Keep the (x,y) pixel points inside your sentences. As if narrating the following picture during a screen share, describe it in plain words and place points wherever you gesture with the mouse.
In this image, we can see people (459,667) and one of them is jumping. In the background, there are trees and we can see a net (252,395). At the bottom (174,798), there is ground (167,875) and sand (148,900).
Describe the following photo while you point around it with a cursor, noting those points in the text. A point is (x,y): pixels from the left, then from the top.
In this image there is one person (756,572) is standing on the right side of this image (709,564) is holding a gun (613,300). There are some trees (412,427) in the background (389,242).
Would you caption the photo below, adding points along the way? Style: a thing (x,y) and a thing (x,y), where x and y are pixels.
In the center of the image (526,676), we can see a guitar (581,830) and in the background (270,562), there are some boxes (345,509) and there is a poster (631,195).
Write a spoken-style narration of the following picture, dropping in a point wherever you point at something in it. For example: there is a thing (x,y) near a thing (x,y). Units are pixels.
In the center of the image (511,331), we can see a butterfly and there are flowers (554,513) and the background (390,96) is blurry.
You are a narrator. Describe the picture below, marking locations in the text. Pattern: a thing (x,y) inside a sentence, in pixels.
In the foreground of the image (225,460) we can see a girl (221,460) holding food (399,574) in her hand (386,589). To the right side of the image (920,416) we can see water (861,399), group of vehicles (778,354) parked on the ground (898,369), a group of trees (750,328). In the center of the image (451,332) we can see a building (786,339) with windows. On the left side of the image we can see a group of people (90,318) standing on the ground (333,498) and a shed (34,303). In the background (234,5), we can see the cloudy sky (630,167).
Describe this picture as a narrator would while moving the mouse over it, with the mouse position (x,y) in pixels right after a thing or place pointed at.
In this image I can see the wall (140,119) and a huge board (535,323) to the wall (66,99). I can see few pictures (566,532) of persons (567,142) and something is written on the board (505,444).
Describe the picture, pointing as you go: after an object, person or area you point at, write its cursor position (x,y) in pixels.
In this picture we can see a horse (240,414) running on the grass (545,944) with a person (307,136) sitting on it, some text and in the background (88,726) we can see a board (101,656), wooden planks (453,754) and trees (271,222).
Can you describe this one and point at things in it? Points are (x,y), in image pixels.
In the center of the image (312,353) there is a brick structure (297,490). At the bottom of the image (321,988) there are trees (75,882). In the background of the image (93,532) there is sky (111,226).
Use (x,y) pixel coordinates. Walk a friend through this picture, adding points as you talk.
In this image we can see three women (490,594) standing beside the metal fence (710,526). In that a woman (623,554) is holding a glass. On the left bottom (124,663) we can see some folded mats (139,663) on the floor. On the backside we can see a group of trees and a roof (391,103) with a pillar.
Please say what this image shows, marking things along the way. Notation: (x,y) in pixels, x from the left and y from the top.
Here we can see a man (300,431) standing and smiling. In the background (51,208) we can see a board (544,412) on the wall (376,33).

^^^^^^^^^^^^^^^^

Prompt —
Reproduce every single entry above exactly.

Solution to the problem —
Keep the (x,y) pixel points inside your sentences. As if narrating the following picture during a screen share, describe it in plain words and place points wherever you gesture with the mouse.
In this image, we can see people (459,667) and one of them is jumping. In the background, there are trees and we can see a net (252,395). At the bottom (174,798), there is ground (167,875) and sand (148,900).
Describe the following photo while you point around it with a cursor, noting those points in the text. A point is (x,y): pixels from the left, then from the top.
In this image there is one person (756,572) is standing on the right side of this image (709,564) is holding a gun (613,300). There are some trees (412,427) in the background (389,242).
Would you caption the photo below, adding points along the way? Style: a thing (x,y) and a thing (x,y), where x and y are pixels.
In the center of the image (526,676), we can see a guitar (581,830) and in the background (270,562), there are some boxes (345,509) and there is a poster (631,195).
Write a spoken-style narration of the following picture, dropping in a point wherever you point at something in it. For example: there is a thing (x,y) near a thing (x,y). Units are pixels.
In the center of the image (511,331), we can see a butterfly and there are flowers (554,513) and the background (390,96) is blurry.
You are a narrator. Describe the picture below, marking locations in the text. Pattern: a thing (x,y) inside a sentence, in pixels.
In the foreground of the image (225,460) we can see a girl (221,460) holding food (399,574) in her hand (386,589). To the right side of the image (920,416) we can see water (861,399), group of vehicles (778,354) parked on the ground (898,369), a group of trees (750,328). In the center of the image (451,332) we can see a building (786,339) with windows. On the left side of the image we can see a group of people (90,318) standing on the ground (333,498) and a shed (34,303). In the background (234,5), we can see the cloudy sky (630,167).
Describe this picture as a narrator would while moving the mouse over it, with the mouse position (x,y) in pixels right after a thing or place pointed at.
In this image I can see the wall (140,119) and a huge board (535,323) to the wall (66,99). I can see few pictures (566,532) of persons (567,142) and something is written on the board (505,444).
Describe the picture, pointing as you go: after an object, person or area you point at, write its cursor position (x,y) in pixels.
In this picture we can see a horse (240,414) running on the grass (545,944) with a person (307,136) sitting on it, some text and in the background (88,726) we can see a board (101,656), wooden planks (453,754) and trees (271,222).
Can you describe this one and point at things in it? Points are (x,y), in image pixels.
In the center of the image (312,353) there is a brick structure (297,490). At the bottom of the image (321,988) there are trees (75,882). In the background of the image (93,532) there is sky (111,226).
Use (x,y) pixel coordinates. Walk a friend through this picture, adding points as you talk.
In this image we can see three women (490,594) standing beside the metal fence (710,526). In that a woman (623,554) is holding a glass. On the left bottom (124,663) we can see some folded mats (139,663) on the floor. On the backside we can see a group of trees and a roof (391,103) with a pillar.
Please say what this image shows, marking things along the way. Notation: (x,y) in pixels, x from the left and y from the top.
Here we can see a man (300,431) standing and smiling. In the background (51,208) we can see a board (544,412) on the wall (376,33).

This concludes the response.